Hash-based: Domain names are derived from hexadecimal hash values generated by hashing algorithms like MD5 or SHA-256. This scheme enhances unpredictability and complexity in domain generation.

Wordlist-based: Utilizing a predefined dictionary, this method selects words to construct domain names, reducing the inherent randomness of character selection. These dictionaries are often embedded within malicious software or sourced from publicly available resources.

Permutation-based: Initially, characters from an original domain name are rearranged into various permutations, producing multiple variations of the original domain. This technique introduces diversity while maintaining a common foundational structure.

DGA Detection Methods

Supervised Learning

In supervised learning, common algorithms like decision trees and random forests are utilized to identify DGA domain names. These algorithms rely on labeled datasets for training, enabling them to classify domain names effectively based on predefined features.

Unsupervised Learning

Unlike supervised learning, unsupervised learning models such as K-means do not require labeled datasets for training. One significant advantage of unsupervised learning is its independence from labeled data. For instance, K-means, a widely used unsupervised algorithm, can effectively detect DGA domain names without the need for labeled datasets.

Registration Status

The registration status of a domain name, including its registration date, expiration date, and payment status, provides valuable insights into its nature. By analyzing these registration details on business platforms, high-risk domain names can be profiled based on criteria such as registration dates and payment amounts, aiding in their identification.

Threat Intelligence

Utilizing threat intelligence platforms and DGA datasets facilitates the detection of known DGA domain names, enhancing cybersecurity measures against malicious activities.

Entropy-based Analysis

Entropy, a measure of uncertainty in random variables, serves as a key metric for distinguishing DGA domain names.
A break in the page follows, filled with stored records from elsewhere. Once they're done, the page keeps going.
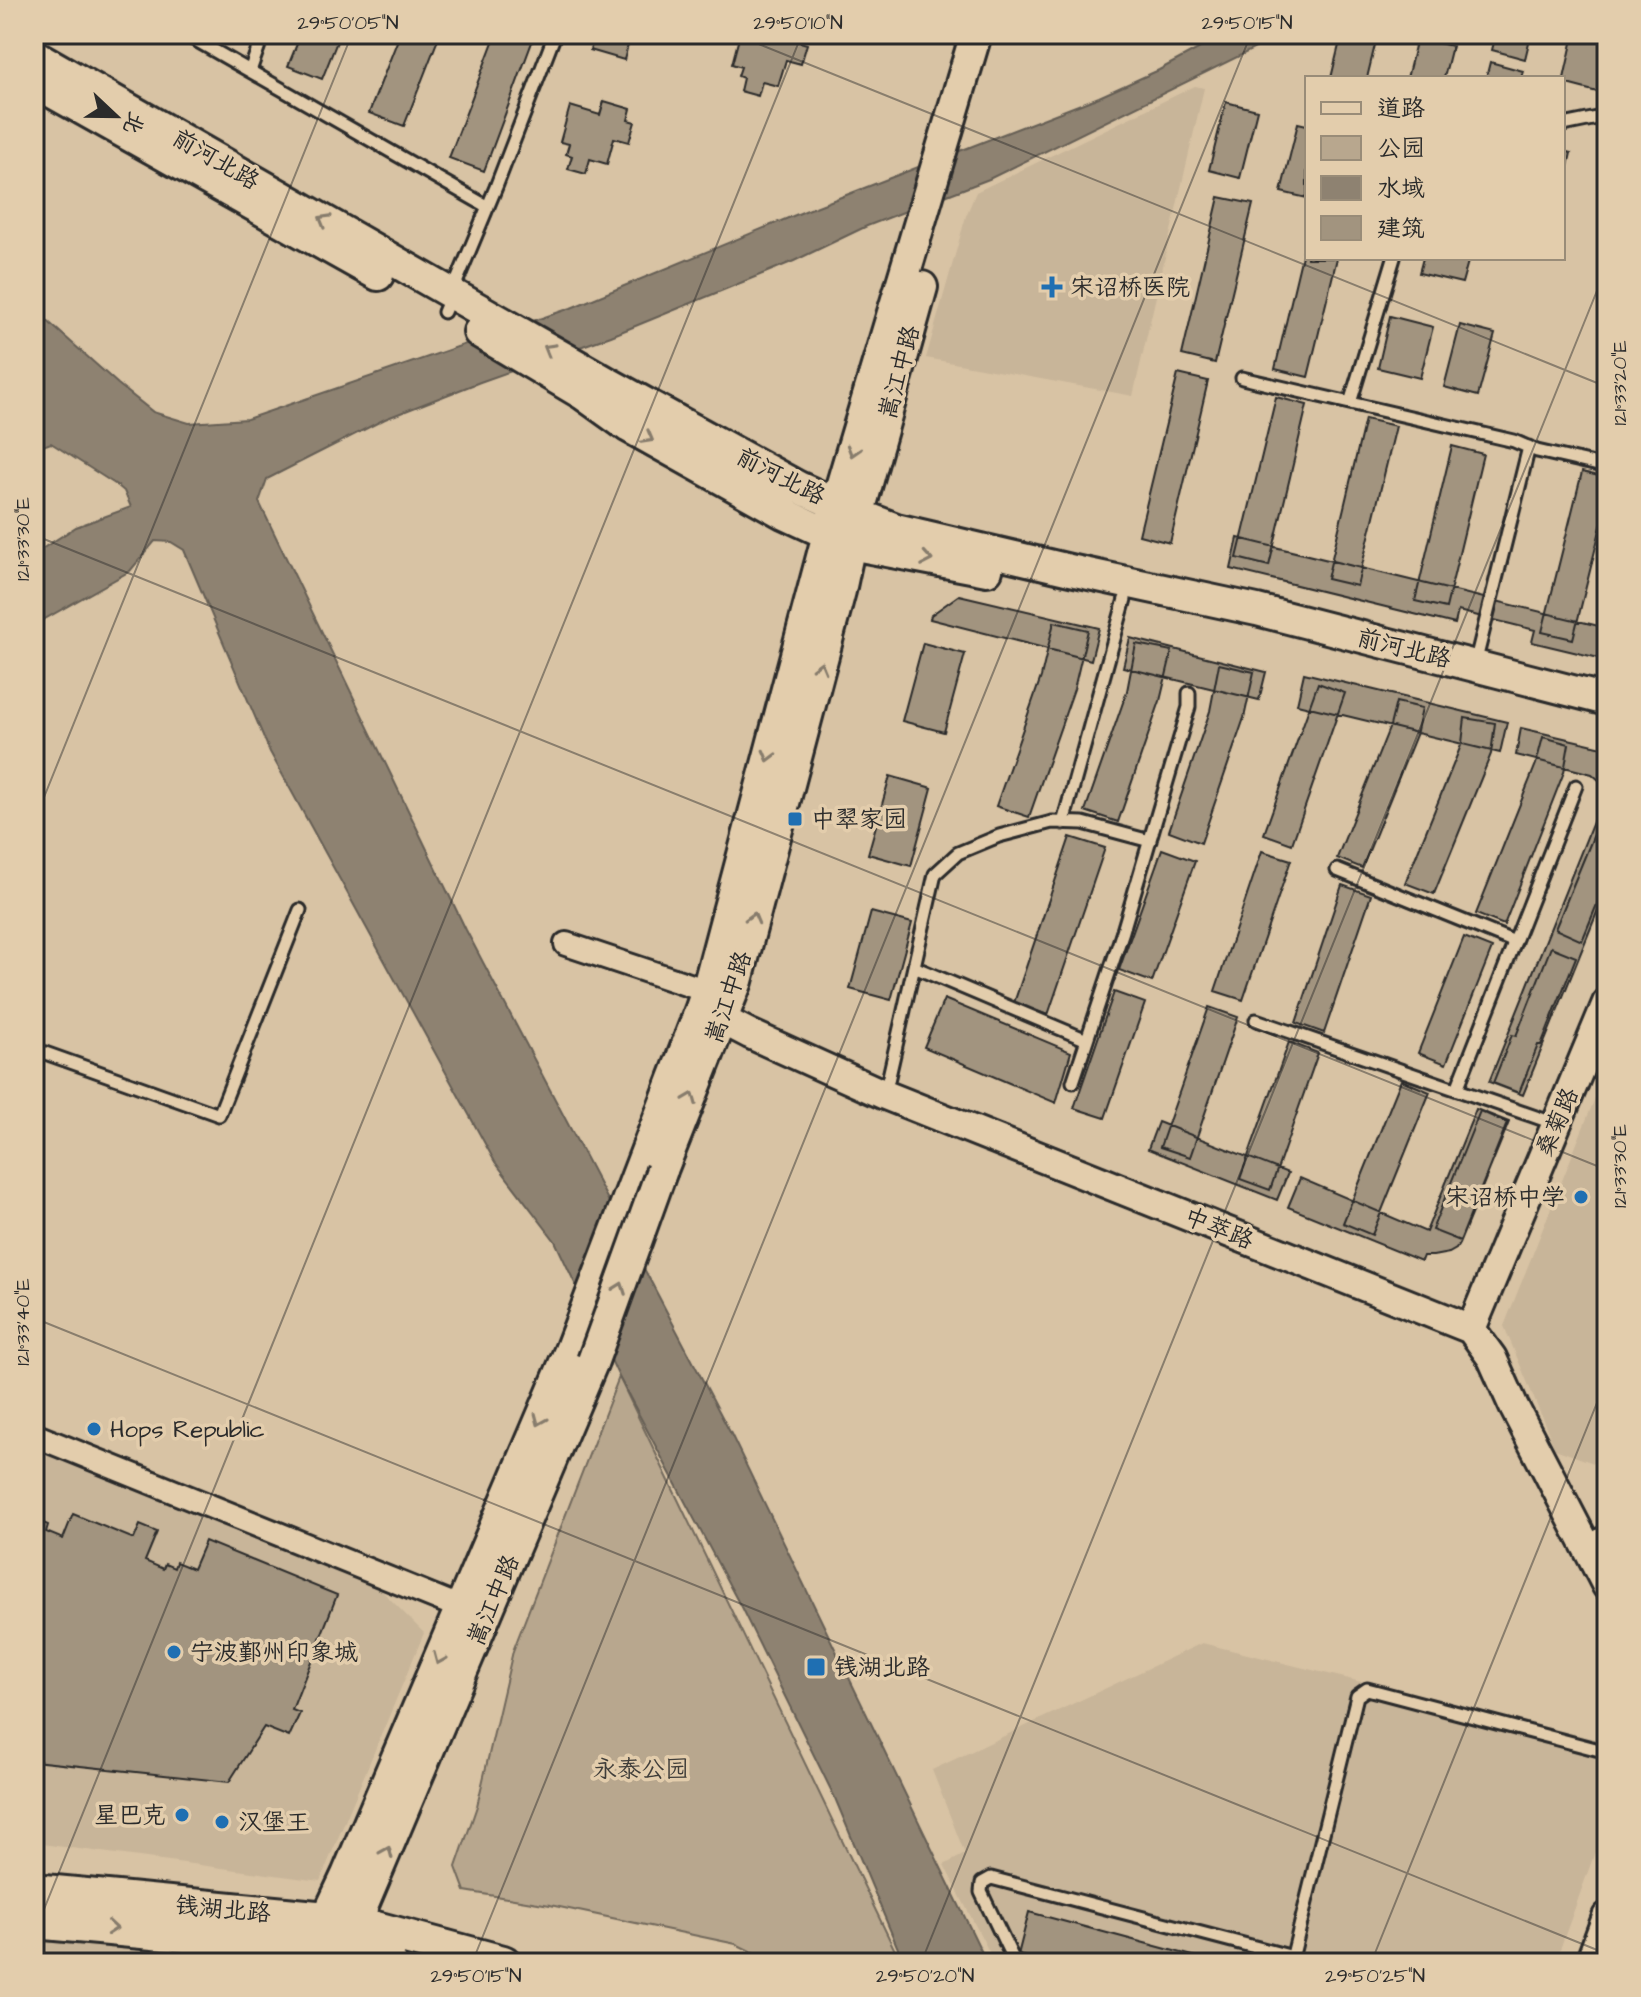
<svg xmlns="http://www.w3.org/2000/svg" width="1641" height="1997" font-family="'Architects Daughter','LXGW WenKai TC',sans-serif">
	<style>
		.built { fill: #c8b599 }
		.green { fill: #b8a78e; stroke: #72695c; stroke-width: 2 }
		.water { fill: #8e8271; stroke: #665f55; stroke-width: 2 }
		.building { fill: #a2947f; stroke: #2b2b2b; stroke-width: 2 }
		.lines { fill: none; stroke-linecap: round; stroke-linejoin: round }
		.service-casing { stroke: #2b2b2b; stroke-width: 17 }
		.minor-casing { stroke: #2b2b2b; stroke-width: 28 }
		.tertiary-casing { stroke: #2b2b2b; stroke-width: 34 }
		.secondary-casing { stroke: #2b2b2b; stroke-width: 36 }
		.primary-casing { stroke: #2b2b2b; stroke-width: 40 }
		.service { stroke: #e3cdac; stroke-width: 11 }
		.minor { stroke: #e3cdac; stroke-width: 22 }
		.tertiary { stroke: #e3cdac; stroke-width: 28 }
		.secondary { stroke: #e3cdac; stroke-width: 30 }
		.primary { stroke: #e3cdac; stroke-width: 34 }
		.secondary-bridge-casing { stroke: #2b2b2b; stroke-width: 36; stroke-linecap: butt }
		.secondary-bridge { stroke: #e3cdac; stroke-width: 30 }
		.oneway { stroke: #877c6c }
		.ticks { fill: none; stroke: #2b2b2b; stroke-width: 2; stroke-opacity: 0.45 }
		.poi-dot { fill: #1f6fb2; stroke: #e3cdac; stroke-width: 3 }
		.labels { text-anchor: middle; stroke-width: 7; stroke-linejoin: round; paint-order: stroke }
		.street-label { font-size: 24px; fill: #2b2b2b; stroke: #e3cdac }
		.poi-label { font-size: 24px; fill: #2b2b2b; stroke: #e3cdac; text-anchor: start }
		.park-label { font-size: 24px; fill: #403e3a; stroke: #e3cdac }
		.neatline { fill: none; stroke: #2b2b2b; stroke-width: 3 }
		.ticks-label { font-size: 20px; text-anchor: middle; fill: #2b2b2b }
	</style>
	<rect width="100%" height="100%" fill="#d8c3a4"/>
	<filter id="ink" filterUnits="userSpaceOnUse"><feTurbulence type="fractalNoise" baseFrequency=".0125" numOctaves="2"/><feDisplacementMap in="SourceGraphic" scale="16" xChannelSelector="R" yChannelSelector="G"/><feConvolveMatrix kernelMatrix="1 2 1 2 8 2 1 2 1" color-interpolation-filters="sRGB"/></filter>
	<g filter="url(#ink)">
		<!-- built -->
		<path class="built" d="M1195,86L1204,88L1133,396L926,358L966,216L976,192Z
			M1607,1068V1468L1555,1449L1504,1326Z
			M34,1449L380,1589L424,1633L320,1881L34,1843Z
			M1202,1643L1607,1742V1819L1555,1963H995L944,1865L965,1854L932,1770Z
			M34,1940L225,1954L228,1963H34Z"/>
		<!-- green -->
		<path class="green" d="M619,1377L901,1963H775L736,1944L550,1905L465,1891L456,1867L477,1806L513,1651Z"/>
		<!-- water -->
		<path class="water" d="M1226,34H1284L989,179L867,226L794,261L611,336L480,382L385,419L267,479L259,502L466,930L731,1434L987,1963H904L835,1798L741,1607L619,1377L555,1241L495,1162L270,752L184,550L171,542L155,541L130,571L34,625V554L76,527L131,507L124,491L118,486L51,443L34,449V309L118,384L153,412L189,423L247,419L571,308L805,211L1099,97L1159,70Z"/>
		<!-- building -->
		<path class="building" d="M301,34H340L322,79L288,66Z
			M400,34H440L404,126L369,113Z
			M496,34H535L484,171L449,158Z
			M595,34H631L624,60L590,50Z
			M740,34H762L772,37V34H802L800,42L807,44L801,64L786,60L778,86L762,82L758,96L740,91L743,78L738,76L741,67L732,64Z
			M1496,34H1531L1525,59L1492,50Z
			M1574,34H1583L1607,40V68L1601,93L1563,83Z
			M1341,37L1375,45L1367,78H1331Z
			M1417,38L1452,46L1444,78H1407Z
			M1490,62L1523,71L1521,78H1486Z
			M604,101L631,109L628,120L635,122L629,142L614,138L607,164L590,159L586,174L568,169L572,156L566,154L569,144L560,142L570,106L600,115Z
			M1226,102L1257,110L1240,178L1209,170Z
			M1298,123L1307,125V198L1281,192Z
			M1563,151L1571,153L1563,188Z
			M1219,197L1253,204L1215,363L1182,355Z
			M1307,234V258H1337L1308,377L1275,369Z
			M1423,258H1469L1462,283L1419,273Z
			M1390,316L1433,327L1420,378L1378,368Z
			M1460,325L1495,334L1478,396L1444,387Z
			M1178,374L1208,381L1170,543L1139,535Z
			M1276,397L1307,405L1269,566L1237,558Z
			M1365,419L1396,426L1357,586L1327,579Z
			M1452,446L1483,454L1446,608L1415,601Z
			M1582,472L1607,478V502L1573,639L1542,632Z
			M1238,538L1607,628V660L1532,642L1535,630L1458,611L1455,624L1231,569Z
			M959,595L1099,628L1091,660L930,619L931,615Z
			M1054,622L1088,630L1074,689L1029,817L996,806L1041,677Z
			M1130,638L1266,672L1259,700L1123,667Z
			M923,643L965,654L944,732L902,721Z
			M1136,644L1172,651L1160,701L1118,822L1085,811L1127,691Z
			M1219,664L1254,672L1244,718L1201,843L1169,831L1210,711Z
			M1304,673L1507,722L1500,753L1297,704Z
			M1318,683L1345,693L1292,844L1264,834Z
			M1396,702L1422,708L1416,735L1362,868L1337,858L1390,726Z
			M1465,718L1495,723L1491,754L1434,894L1405,883L1462,743Z
			M1521,728L1607,748V888L1523,1095L1489,1082L1607,787L1592,774L1516,755Z
			M1543,737L1569,744L1564,772L1504,925L1476,914L1536,764Z
			M890,776L932,788L911,866L868,854Z
			M1607,803V880L1582,941L1555,929Z
			M1070,837L1105,848L1048,1015L1014,1003Z
			M1162,849L1195,861L1152,982L1119,970Z
			M1262,851L1291,860L1243,1000L1215,991Z
			M1342,885L1371,895L1324,1033L1296,1023Z
			M871,912L912,923L891,1000L850,989Z
			M1464,937L1492,948L1446,1064L1418,1053Z
			M1551,947L1576,957L1541,1045H1538L1519,1093L1493,1083L1512,1035L1516,1036Z
			M1114,992L1145,1003L1105,1118L1074,1108Z
			M944,999L1071,1052L1056,1103L924,1047Z
			M1209,1007L1238,1017L1190,1157L1160,1147Z
			M1289,1042L1318,1053L1270,1190L1240,1179Z
			M1401,1080L1430,1092L1372,1235L1343,1223Z
			M1476,1109L1509,1122L1459,1244L1456,1249L1449,1253L1433,1256H1423L1421,1261L1288,1207L1300,1178L1426,1232Z
			M1480,1111L1507,1123L1460,1241L1432,1230Z
			M1158,1122L1288,1173L1277,1200L1148,1149Z
			M73,1514L134,1539L140,1525L157,1532L145,1561L163,1569L165,1564L174,1568L176,1562L193,1569L205,1541L337,1595L292,1710L300,1713L289,1737L264,1727L229,1782L34,1761V1519L48,1525L46,1532L63,1539Z
			M1029,1912L1219,1963H1049L1018,1955Z"/>
		<g class="lines">
			<defs>
				<path id="service" d="M185,34L488,207
					M250,71L263,34
					M1563,125L1607,116
					M444,312L496,187L555,34
					M1242,378L1514,441L1537,451L1607,467
					M1350,403L1394,258
					M1475,664L1529,447
					M1063,823L1125,599
					M1337,870L1515,942
					M914,967L1087,1040
					M1256,1020L1556,1124
					M34,1049L219,1115L300,910
					M1073,1082L1123,931L1189,707V693
					M1457,1089L1576,786
					M885,1094L935,874L958,853L999,836L1052,822L1083,823L1150,841
					M1587,1542L1607,1530
					M1015,1963L981,1892L982,1883L991,1878L1293,1957
					M1291,1963L1357,1696L1367,1689L1607,1752"/>
				<path id="minor" d="M566,944L707,991
					M34,1435L474,1613"/>
				<path id="tertiary" d="M701,1012L723,1020L750,1034L885,1095L1471,1329L1492,1358L1514,1407L1607,1586
					M1471,1329L1607,1003
					M1590,1963L1607,1917"/>
				<path id="secondary" d="M34,55L608,383L798,487L860,515L896,529L1070,570L1257,610L1607,700
					M34,82L378,275
					M479,332L583,394L629,427L785,514L850,544L987,570
					M662,1170L737,981L840,591L850,544L922,287
					M317,1939L347,1875L571,1348L700,1011L707,991L836,504L976,34
					M346,1945L593,1361"/>
				<path id="primary" d="M34,1891L327,1919L357,1924L503,1963
					M34,1921L314,1947L343,1952L389,1963"/>
			</defs>
			<!-- service casing -->
			<use href="#service" class="service-casing"/>
			<!-- minor casing -->
			<use href="#minor" class="minor-casing"/>
			<!-- tertiary casing -->
			<use href="#tertiary" class="tertiary-casing"/>
			<!-- secondary casing -->
			<use href="#secondary" class="secondary-casing"/>
			<!-- primary casing -->
			<use href="#primary" class="primary-casing"/>
			<!-- service -->
			<use href="#service" class="service"/>
			<!-- minor -->
			<use href="#minor" class="minor"/>
			<!-- tertiary -->
			<use href="#tertiary" class="tertiary"/>
			<!-- secondary -->
			<use href="#secondary" class="secondary"/>
			<!-- primary -->
			<use href="#primary" class="primary"/>
			<defs>
				<path id="secondary-bridge" d="M593,1361L662,1170"/>
			</defs>
			<!-- secondary-bridge casing -->
			<use href="#secondary-bridge" class="secondary-bridge-casing"/>
			<!-- secondary-bridge -->
			<use href="#secondary-bridge" class="secondary-bridge"/>
		</g>
		<!-- one-way arrows -->
		<defs><path id="oneway-chevron" d="M-2-3.5L2.5 0L-2 3.5" fill="none" stroke-width="1.6" stroke-linecap="round" stroke-linejoin="round" transform="scale(2)"/></defs>
		<g class="oneway">
			<use href="#oneway-chevron" transform="translate(324 220) rotate(-150)"/>
			<use href="#oneway-chevron" transform="translate(549 349) rotate(-150)"/>
			<use href="#oneway-chevron" transform="translate(648 438) rotate(29)"/>
			<use href="#oneway-chevron" transform="translate(853 451) rotate(107)"/>
			<use href="#oneway-chevron" transform="translate(927 559) rotate(10)"/>
			<use href="#oneway-chevron" transform="translate(820 667) rotate(-75)"/>
			<use href="#oneway-chevron" transform="translate(769 756) rotate(105)"/>
			<use href="#oneway-chevron" transform="translate(753 918) rotate(-75)"/>
			<use href="#oneway-chevron" transform="translate(691 1098) rotate(-68)"/>
			<use href="#oneway-chevron" transform="translate(620 1288) rotate(-70)"/>
			<use href="#oneway-chevron" transform="translate(540 1420) rotate(113)"/>
			<use href="#oneway-chevron" transform="translate(439 1659) rotate(113)"/>
			<use href="#oneway-chevron" transform="translate(387 1852) rotate(-67)"/>
			<use href="#oneway-chevron" transform="translate(112 1928) rotate(5)"/>
		</g>
	</g>
	<!-- ticks -->
	<path class="ticks" d="M734,34L1607,387M34,535L1607,1170M34,822L352,34M34,1318L1607,1954M34,1934L802,34M472,1963L1251,34M921,1963L1607,266M1371,1963L1607,1378"/>
	<!-- markers -->
	<g class="poi-dot">
		<path d="M1048 275h8v8h8v8h-8v8h-8v-8h-8v-8h8z"/>
		<rect x="787" y="811" width="16" height="16" rx="4"/>
		<circle cx="1581" cy="1197" r="8"/>
		<circle cx="94" cy="1429" r="8"/>
		<circle cx="174" cy="1652" r="8"/>
		<rect x="806" y="1657" width="20" height="20" rx="4"/>
		<circle cx="182" cy="1815" r="8"/>
		<circle cx="222" cy="1822" r="8"/>
	</g>
	<g class="labels">
		<!-- street labels -->
		<g class="street-label">
			<text transform="translate(216 159) rotate(30)" y="8">前河北路</text>
			<text transform="translate(899 372) rotate(-75)" y="8">嵩江中路</text>
			<text transform="translate(781 476) rotate(27)" y="8">前河北路</text>
			<text transform="translate(1404 648) rotate(14)" y="8">前河北路</text>
			<text transform="translate(728 997) rotate(-71)" y="8">嵩江中路</text>
			<text transform="translate(1557 1122) rotate(-67)" y="8">桑菊路</text>
			<text transform="translate(1219 1228) rotate(22)" y="8">中萃路</text>
			<text transform="translate(493 1600) rotate(-67)" y="8">嵩江中路</text>
			<text transform="translate(223 1909) rotate(5)" y="8">钱湖北路</text>
		</g>
		<!-- poi labels -->
		<g class="poi-label">
			<text x="1070" y="295">宋诏桥医院</text>
			<text x="811" y="827">中翠家园</text>
			<text x="1565" y="1205" text-anchor="end">宋诏桥中学</text>
			<text x="110" y="1437">Hops Republic</text>
			<text x="190" y="1660">宁波鄞州印象城</text>
			<text x="834" y="1675">钱湖北路</text>
			<text x="166" y="1823" text-anchor="end">星巴克</text>
			<text x="238" y="1830">汉堡王</text>
		</g>
		<!-- park labels -->
		<g class="park-label">
			<text x="641" y="1777">永泰公园</text>
		</g>
	</g>
	<!-- margin -->
	<rect width="1641" height="1997" fill="none" stroke="#e3cdac" stroke-width="88"/>
	<!-- legend -->
	<rect x="1305" y="76" width="260" height="184" fill="#e3cdac" stroke="#998c78" stroke-width="2"/>
	<rect x="1321" y="102" width="40" height="12" fill="#e3cdac" stroke="#998c78" stroke-width="2"/>
	<text x="1377" y="116" font-size="24" fill="#2b2b2b">道路</text>
	<rect x="1321" y="136" width="40" height="24" fill="#b8a78e" stroke="#998c78" stroke-width="2"/>
	<text x="1377" y="156" font-size="24" fill="#2b2b2b">公园</text>
	<rect x="1321" y="176" width="40" height="24" fill="#8e8271" stroke="#998c78" stroke-width="2"/>
	<text x="1377" y="196" font-size="24" fill="#2b2b2b">水域</text>
	<rect x="1321" y="216" width="40" height="24" fill="#a2947f" stroke="#998c78" stroke-width="2"/>
	<text x="1377" y="236" font-size="24" fill="#2b2b2b">建筑</text>
	<!-- north arrow -->
	<g transform="translate(116 116) rotate(112)" stroke="#e3cdac" stroke-width="6" paint-order="stroke">
	<path d="M0-6L14 30L0 20L-14 30Z" fill="#2b2b2b"/>
	<text y="-12" font-size="22" font-weight="bold" text-anchor="middle" fill="#2b2b2b">北</text>
	</g>
	<rect x="44" y="44" width="1553" height="1909" class="neatline"/>
	<g class="ticks-label">
		<text x="348" y="29">29°50'05"N</text>
		<text x="798" y="29">29°50'10"N</text>
		<text x="1247" y="29">29°50'15"N</text>
		<text transform="translate(1619 383) rotate(-90)" y="7">121°33'20"E</text>
		<text transform="translate(22 539) rotate(-90)" y="7">121°33'30"E</text>
		<text transform="translate(1619 1166) rotate(-90)" y="7">121°33'30"E</text>
		<text transform="translate(22 1322) rotate(-90)" y="7">121°33'40"E</text>
		<text x="476" y="1982">29°50'15"N</text>
		<text x="925" y="1982">29°50'20"N</text>
		<text x="1375" y="1982">29°50'25"N</text>
	</g>
</svg>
Typically, domain names generated using random algorithms exhibit higher entropy than regular domain names, enabling their classification based on entropy levels.

Implicit Markov Model

The implicit Markov model analyzes conversion probabilities between characters in domain name strings to classify them. DGA domain names, characterized by high randomness, exhibit distinct statistical features compared to normal domain names, making this method effective for detection.

Deep Learning Models

Deep learning models leverage neural networks trained on both known DGA and normal domain names. Despite being less transparent and more complex than traditional models, deep learning models have demonstrated superior effectiveness in accurately identifying DGA domain names, leading to their widespread adoption in cybersecurity products.